Jun 20, 2017Wills, Trusts & Estates Law
You've done everything right in setting up your online financial and social media accounts. You have solid passwords and change them periodically to prevent hackers from gaining access, and you have never had any issues accessing your accounts or had any unauthorized person do so. Your online banking and brokerage accounts have made life more convenient, and your social media accounts have opened vast social and business networking opportunities. These are examples of "digital assets," which include any electronic record in which you have a right or interest.
But what happens to those digital assets if you die or become incapacitated? Who has the right to access them, and how is that access gained?
Digital Asset Hardships
In In re Ellsworth, the family of a U.S. Marine who was killed in Iraq wanted to retrieve the contents of his Yahoo email account. The family had to obtain a court order to get Yahoo to provide a compact disc with photographs and emails of the deceased serviceman.1
In In re Facebook, Inc., the family of a young woman who allegedly committed suicide wanted access to her Facebook posts to determine her state of mind at the time of her death. The family was forced to seek court relief, but the court refused to order Facebook to produce the content, stating that to hold otherwise would run afoul of the privacy interests that federal laws seek to protect.2The Law of Digital Assets
Overview
Digital assets, similar to other assets, are protected under federal and state laws. Failure to properly authorize a fiduciary the right to access digital assets may result in a violation of federal or state law. For example, if your spouse accesses your online brokerage account with your password after your death without proper authorization, your spouse may have acted in violation of federal privacy laws such as the Stored Communications Act or the Computer Fraud and Abuse Act.
The laws governing digital assets have been a confusing morass of contract, federal privacy and state and federal computer access laws, and fiduciaries such as executors and agents under a power of attorney have often had great difficulty accessing and administering digital assets. It is not like showing up at your local bank branch with a power of attorney.
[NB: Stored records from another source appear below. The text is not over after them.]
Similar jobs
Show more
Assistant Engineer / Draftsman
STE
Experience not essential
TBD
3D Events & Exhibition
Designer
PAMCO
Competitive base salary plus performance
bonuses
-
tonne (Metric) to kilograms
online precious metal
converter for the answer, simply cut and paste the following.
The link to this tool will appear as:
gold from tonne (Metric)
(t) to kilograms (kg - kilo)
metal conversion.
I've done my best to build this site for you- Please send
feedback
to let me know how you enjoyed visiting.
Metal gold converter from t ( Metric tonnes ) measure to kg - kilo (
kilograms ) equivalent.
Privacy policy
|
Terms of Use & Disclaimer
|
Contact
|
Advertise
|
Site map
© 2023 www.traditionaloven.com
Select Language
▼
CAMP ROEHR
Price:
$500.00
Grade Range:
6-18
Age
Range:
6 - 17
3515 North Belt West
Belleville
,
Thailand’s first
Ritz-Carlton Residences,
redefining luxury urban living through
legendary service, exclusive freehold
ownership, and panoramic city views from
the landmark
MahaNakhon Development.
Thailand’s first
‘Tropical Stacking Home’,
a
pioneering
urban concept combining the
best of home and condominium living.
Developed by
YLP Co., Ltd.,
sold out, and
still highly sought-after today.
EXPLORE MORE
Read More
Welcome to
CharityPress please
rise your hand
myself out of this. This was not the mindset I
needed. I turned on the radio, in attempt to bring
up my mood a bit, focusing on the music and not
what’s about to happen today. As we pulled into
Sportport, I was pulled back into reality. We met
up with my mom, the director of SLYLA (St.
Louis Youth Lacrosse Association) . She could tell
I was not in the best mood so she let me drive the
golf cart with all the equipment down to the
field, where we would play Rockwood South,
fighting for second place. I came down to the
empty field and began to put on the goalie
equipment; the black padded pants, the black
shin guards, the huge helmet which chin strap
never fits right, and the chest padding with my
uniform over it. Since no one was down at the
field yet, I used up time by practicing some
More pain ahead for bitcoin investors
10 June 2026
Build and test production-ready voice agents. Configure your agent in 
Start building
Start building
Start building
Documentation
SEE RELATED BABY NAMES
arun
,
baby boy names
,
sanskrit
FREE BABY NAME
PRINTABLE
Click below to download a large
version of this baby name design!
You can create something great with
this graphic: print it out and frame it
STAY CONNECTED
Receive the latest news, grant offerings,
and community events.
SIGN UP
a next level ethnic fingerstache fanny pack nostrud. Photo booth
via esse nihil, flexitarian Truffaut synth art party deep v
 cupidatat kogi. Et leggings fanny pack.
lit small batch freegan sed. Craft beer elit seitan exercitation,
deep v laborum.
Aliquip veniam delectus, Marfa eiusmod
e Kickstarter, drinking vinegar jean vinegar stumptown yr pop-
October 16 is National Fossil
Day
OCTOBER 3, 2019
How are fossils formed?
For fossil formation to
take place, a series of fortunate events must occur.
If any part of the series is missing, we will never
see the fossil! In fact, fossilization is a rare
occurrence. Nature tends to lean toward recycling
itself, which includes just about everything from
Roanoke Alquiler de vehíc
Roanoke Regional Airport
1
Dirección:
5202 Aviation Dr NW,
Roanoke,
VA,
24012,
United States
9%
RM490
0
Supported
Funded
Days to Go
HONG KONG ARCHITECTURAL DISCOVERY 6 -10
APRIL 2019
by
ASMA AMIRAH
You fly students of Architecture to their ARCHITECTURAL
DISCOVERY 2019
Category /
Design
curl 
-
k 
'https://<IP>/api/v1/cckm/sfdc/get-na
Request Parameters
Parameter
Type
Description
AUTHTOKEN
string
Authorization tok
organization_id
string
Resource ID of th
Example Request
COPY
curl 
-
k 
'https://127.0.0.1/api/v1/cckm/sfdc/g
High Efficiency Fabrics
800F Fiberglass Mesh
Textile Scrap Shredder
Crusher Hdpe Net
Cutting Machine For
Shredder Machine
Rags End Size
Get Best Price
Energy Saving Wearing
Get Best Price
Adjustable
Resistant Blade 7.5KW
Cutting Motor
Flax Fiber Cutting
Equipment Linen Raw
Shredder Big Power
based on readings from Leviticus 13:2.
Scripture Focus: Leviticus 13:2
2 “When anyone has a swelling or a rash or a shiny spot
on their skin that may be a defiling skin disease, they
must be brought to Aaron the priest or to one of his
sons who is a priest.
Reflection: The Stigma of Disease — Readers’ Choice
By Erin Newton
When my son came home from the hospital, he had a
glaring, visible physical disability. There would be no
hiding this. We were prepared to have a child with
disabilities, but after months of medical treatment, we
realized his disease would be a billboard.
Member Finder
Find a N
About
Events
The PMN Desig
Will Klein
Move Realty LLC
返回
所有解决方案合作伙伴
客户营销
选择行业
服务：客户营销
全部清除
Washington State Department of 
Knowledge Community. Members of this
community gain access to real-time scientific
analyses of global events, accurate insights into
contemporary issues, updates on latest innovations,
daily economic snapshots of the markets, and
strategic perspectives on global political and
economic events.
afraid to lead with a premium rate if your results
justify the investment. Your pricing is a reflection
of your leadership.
The Uniform Fiduciary Access to Digital Assets Act
As is often the case, the law has been playing catch-up to technological advances. New York only several months ago adopted a version of the Uniform Fiduciary Access to Digital Assets Act (the "Digital Assets Act"), which has been enacted by 31 other states, and is designed to facilitate the administration and management of digital assets upon a user's death or incapacity.
Under the Digital Assets Act, a "user" is a person that has an account with a custodian, and a "custodian" is defined as a person or entity that carries, maintains, processes, receives or stores a user's digital assets.
Four types of fiduciaries are authorized specifically to access digital information:
- an executor or administrator of a decedent's estate;
- a legal guardian;
- an agent acting under a power of attorney; and
- a trustee of a trust.
- If an online tool allows a user to modify or delete a direction, the direction in the online tool overrides a contrary direction in a will, trust, power of attorney or other record;
- If a user has not used an online tool to give direction, or if the custodian has not provided one, a user may give direction in a will, trust, power of attorney or other record; and
- If there is no direction in an online tool or in estate planning documents, the terms-of-service agreement will control.